Start of Material provided

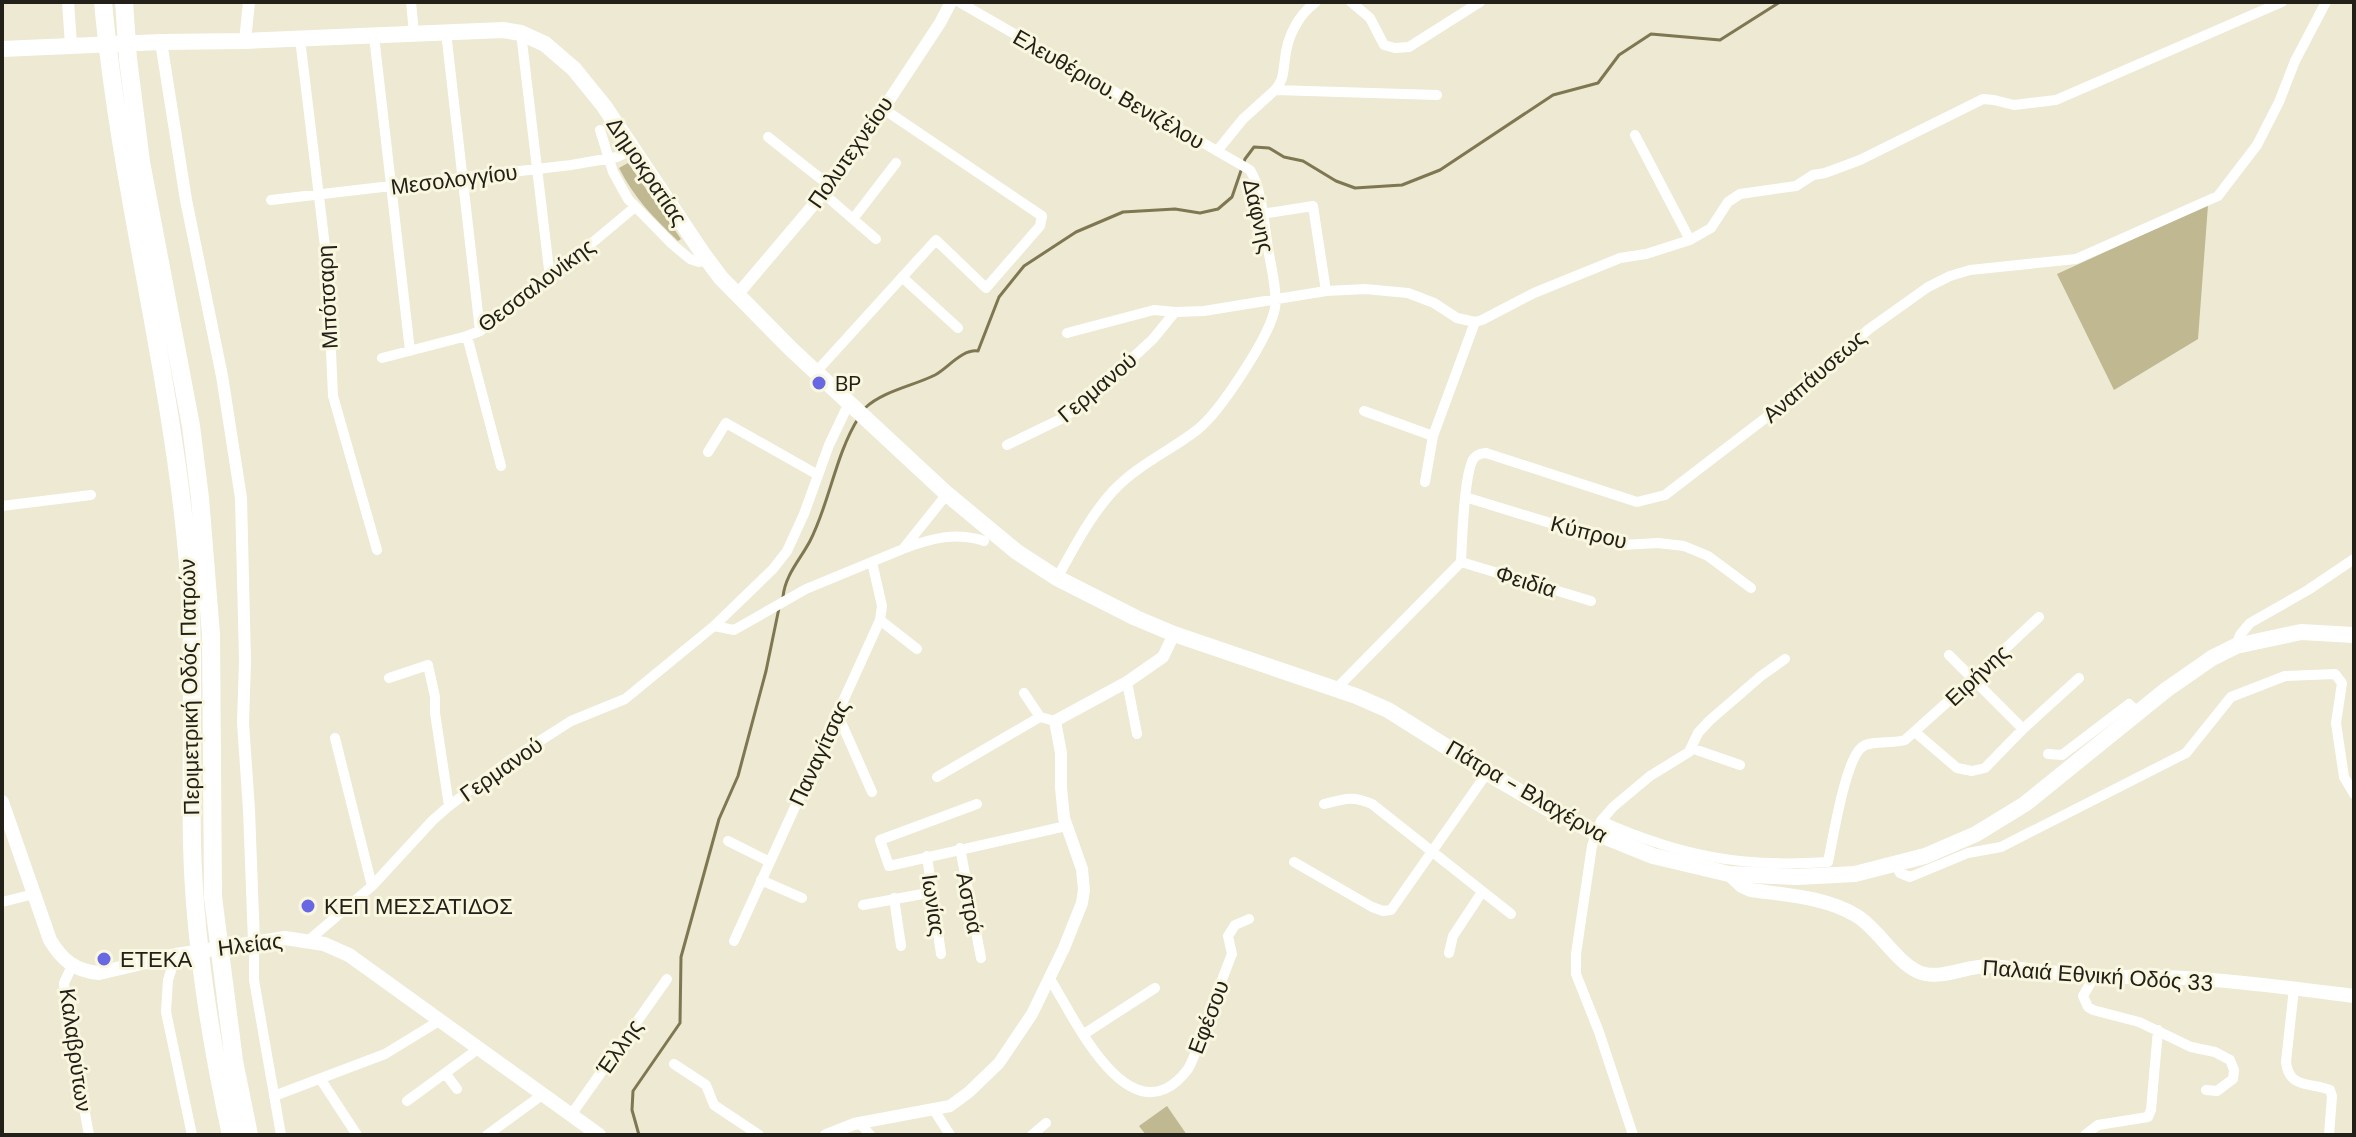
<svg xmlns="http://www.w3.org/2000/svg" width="2356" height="1137" font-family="'DM Sans',sans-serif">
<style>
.green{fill:#bfb891}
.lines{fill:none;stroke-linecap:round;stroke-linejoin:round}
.stream{stroke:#7e7751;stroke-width:3}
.minor{stroke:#fff;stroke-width:10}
.tertiary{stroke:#fff;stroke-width:12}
.secondary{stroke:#fff;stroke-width:14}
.primary{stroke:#fff;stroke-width:16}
.motorway{stroke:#fff;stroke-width:18}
.poi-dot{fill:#6869e2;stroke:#faf7e0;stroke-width:3}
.labels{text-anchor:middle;stroke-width:6;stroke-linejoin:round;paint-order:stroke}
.street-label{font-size:22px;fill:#222018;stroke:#faf7e0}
.poi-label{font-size:22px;fill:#222018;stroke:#faf7e0;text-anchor:start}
</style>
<rect width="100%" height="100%" fill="#ede9d3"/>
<!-- green -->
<path class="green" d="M628,163L681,239L678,241C654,218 634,198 619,168Z
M2208,205L2198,339L2114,390L2057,274Z
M1167,1106L1187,1135H1146L1139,1126Z"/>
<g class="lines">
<!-- stream -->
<path class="stream" d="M865,408C883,391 913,386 935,375C948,368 962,349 978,351L999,297L1024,266L1076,232L1123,212L1175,209L1200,213L1218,209L1232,197L1245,159L1254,147L1269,148L1284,157L1303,161L1336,181L1355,188L1402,185L1440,170L1553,95L1598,83L1619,55L1651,34L1720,40L1780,2
M783,597C785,575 800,560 810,541C830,502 835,455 859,417
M639,1135L632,1110L633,1091L680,1023L681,957L719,819L738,776L766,671L779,608"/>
<!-- minor -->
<path class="minor" d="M411,2L414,33
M959,2L1250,170C1261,187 1264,221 1267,241C1269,260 1278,290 1275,308C1270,336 1220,412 1197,430C1170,451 1137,465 1113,491C1090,516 1074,548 1057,578
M1351,2L1370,18L1384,45L1395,48L1409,47L1480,2
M446,32L480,331
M521,33L550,278
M374,36L410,351
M300,39L327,263L333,396L377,550
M1275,90C1284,80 1283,72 1285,59C1287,37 1298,15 1316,2
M600,130L613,172L628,199L672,244L690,259L699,262L707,260
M1635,135L1690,240
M768,137L830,186
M1217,151L1243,119L1275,90L1437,95
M824,194L876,239
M271,200L571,165L617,157L634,149
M1262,214L1313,206L1326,291
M853,219L896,163
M902,277L958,328
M1067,333L1154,310L1175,312L1204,311L1326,291L1365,289L1408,293L1434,303L1457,318L1475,322L1482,320L1534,293L1620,258L1646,254L1690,240L1711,228L1728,202L1740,194L1796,186L1813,175L1825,173L1860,160L1983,99L1994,100L2014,105L2056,100L2282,2
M467,336L501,466
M382,358L467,336L480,331L550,278L635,207
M816,372L936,240L986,288L1040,226L1042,216L882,108
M1364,411L1433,436
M1007,445L1063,418L1085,402L1153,339L1175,312
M708,452L726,423L818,475
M1425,482L1433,436L1475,322
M1465,497L1622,545L1658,543L1684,546L1708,556L1751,588
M2,506L91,495
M905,548C933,538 955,532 984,541
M1461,562L1591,601
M880,620L917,649
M714,626L773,569L787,551L804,514L829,445L849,403
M2236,646L2240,635L2250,623L2308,590L2354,559
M1949,655L2023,729
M389,678L428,665L435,697V713L449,806
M1127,682L1137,734
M1335,690L1461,562C1462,542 1464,471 1474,458C1478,454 1480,454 1486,453L1637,502L1665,495L1785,403L1869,329L1928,287L1950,276L1970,270L2076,259L2218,196L2257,145L2279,102L2295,61L2326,2
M1024,693L1040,717L1055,721
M837,713L872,792
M1915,732L1957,768L1972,771L1985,768L2023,729L2079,678
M335,738L372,886
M1691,748L1740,765
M2048,754L2062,755L2129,704L2138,713
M937,777L1040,717
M977,804L880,840L889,866L1066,826
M1324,804C1344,799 1352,795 1372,804L1511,914
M1601,821C1680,856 1742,868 1828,862C1833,839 1845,760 1862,747C1871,740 1893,744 1905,740L1973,679L2039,617
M728,841L770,862
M960,848L981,958
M927,856L941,954
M1294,862L1372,907L1383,911L1391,910L1487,773
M1896,865L1900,873L1910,877L1968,853L2001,847L2186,753L2231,697L2285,676L2335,674L2342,683L2336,723L2344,777L2354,794
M761,880L802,898
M894,898L901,946
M2,902L34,894
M863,905L933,892
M309,940L372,886L433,820L449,806L510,760L571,721L625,699L714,626L734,630L806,589L903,549L947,494
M734,941L880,620L882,606L872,562
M254,942V980L281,1135
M1449,953L1453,936L1482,892
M176,955L168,980L166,1012L192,1135
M72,966L64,983L67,1015L89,1135
M2094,977L2083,996L2088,1007L2093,1010L2139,1022L2191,1047L2215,1052L2230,1060L2234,1070L2233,1079L2217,1091L2206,1090
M1050,979C1071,1012 1116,1111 1165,1089C1174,1085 1182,1077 1188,1069C1195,1057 1199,1042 1204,1029C1213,1004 1222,979 1232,954L1228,936L1235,925L1249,919
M2294,988L2286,1062C2289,1089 2310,1082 2330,1090L2332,1096L2329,1135
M1084,1034L1155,988
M674,1064L706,1085L714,1105L759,1135
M445,1073L457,1089
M321,1080L357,1135
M274,1096L385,1054L439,1021
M407,1101L478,1049
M934,1110L950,1135
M571,1115L667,979
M860,1123L870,1135
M487,1135L542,1095
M1032,1135L1046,1123
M1633,1135L1599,1032L1576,974V954L1592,846L1601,821L1613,807L1650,776L1689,752L1698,733L1709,721L1761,676L1785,659
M2085,1135L2098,1125L2148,1117L2151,1110L2158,1030"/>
<!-- tertiary -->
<path class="tertiary" d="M68,2L71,45
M245,41L249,2
M161,42L186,200L222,376L241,498L245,661L243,723L249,810L254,942
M737,295L843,170L940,23L951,2
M826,1135L854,1124L950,1106L969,1092L999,1063L1032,1014L1064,948L1082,903L1084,890L1082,869L1064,818L1061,788V753L1055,721L1127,682L1163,657L1174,634"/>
<!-- secondary -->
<path class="secondary" d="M2,802L50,940C62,960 75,971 99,973L176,955L285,938L324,944L349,955L599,1135
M1729,874L1742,886L1751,890C1786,895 1826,897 1857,916C1880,930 1900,969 1925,974C1947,978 1969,965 1991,966C2025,969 2059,974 2094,976C2116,978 2138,976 2161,977C2225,979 2290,988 2354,996"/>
<!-- primary -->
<path class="primary" d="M2,49L161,42L245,41L503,30L521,33L545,44L574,69L604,106L703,254L721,278L791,349L947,494L1017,552L1057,578L1136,618L1174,634L1356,696L1388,710L1496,778L1549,809L1596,833L1653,856L1729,874L1797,877L1855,874L1925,856L1976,834L2025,804L2166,690L2212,658L2236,646L2301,632L2354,635"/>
<!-- motorway -->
<path class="motorway" d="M103,2C120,187 170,367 187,552C196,648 190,745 192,842C194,940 210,1039 231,1135
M124,2L128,59L141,162L191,426L200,498L211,634L213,897L234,1061L249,1135"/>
</g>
<!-- markers -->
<g class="poi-dot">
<circle cx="819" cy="383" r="8"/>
<circle cx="308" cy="906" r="8"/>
<circle cx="104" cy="959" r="8"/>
</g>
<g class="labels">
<!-- street labels -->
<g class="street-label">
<text transform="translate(1109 89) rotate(30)" y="8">Ελευθέριου. Βενιζέλου</text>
<text transform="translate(850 152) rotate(-55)" y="8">Πολυτεχνείου</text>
<text transform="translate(647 171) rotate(56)" y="8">Δημοκρατίας</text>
<text transform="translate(454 179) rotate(-7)" y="8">Μεσολογγίου</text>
<text transform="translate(1259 216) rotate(77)" y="8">Δάφνης</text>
<text transform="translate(536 285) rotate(-37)" y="8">Θεσσαλονίκης</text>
<text transform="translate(327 297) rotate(-93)" y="8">Μπότσαρη</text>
<text transform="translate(1814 376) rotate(-41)" y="8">Αναπάυσεως</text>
<text transform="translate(1097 387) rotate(-40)" y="8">Γερμανού</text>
<text transform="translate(1589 532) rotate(14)" y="8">Κύπρου</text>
<text transform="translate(1526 581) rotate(17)" y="8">Φειδία</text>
<text transform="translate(1977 675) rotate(-43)" y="8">Ειρήνης</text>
<text transform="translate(189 687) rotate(-91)" y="8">Περιμετρική Οδός Πατρών</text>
<text transform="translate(819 753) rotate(-65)" y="8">Παναγίτσας</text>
<text transform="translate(501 769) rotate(-35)" y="8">Γερμανού</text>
<text transform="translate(1527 791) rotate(30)" y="8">Πάτρα - Βλαχέρνα</text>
<text transform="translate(970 903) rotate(79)" y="8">Αστρά</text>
<text transform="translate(934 905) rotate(82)" y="8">Ιωνίας</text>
<text transform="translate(250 944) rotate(-7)" y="8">Ηλείας</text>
<text transform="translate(2098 975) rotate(4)" y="8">Παλαιά Εθνική Οδός 33</text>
<text transform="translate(1208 1017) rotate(-69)" y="8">Εφέσου</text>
<text transform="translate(619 1047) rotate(-55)" y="8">Έλλης</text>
<text transform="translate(76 1050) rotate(82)" y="8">Καλαβρύτων</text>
</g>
<!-- poi labels -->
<g class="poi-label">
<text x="835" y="391">BP</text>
<text x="324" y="914">ΚΕΠ ΜΕΣΣΑΤΙΔΟΣ</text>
<text x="120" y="967">ΕΤΕΚΑ</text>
</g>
</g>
<!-- border -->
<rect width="2356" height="1137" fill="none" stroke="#222018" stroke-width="8"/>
</svg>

End of Material provided

◆ What the task asks ◆
Go line by line through the material and count the lines holding the word "round". State only the total.

◆ Solution ◆
2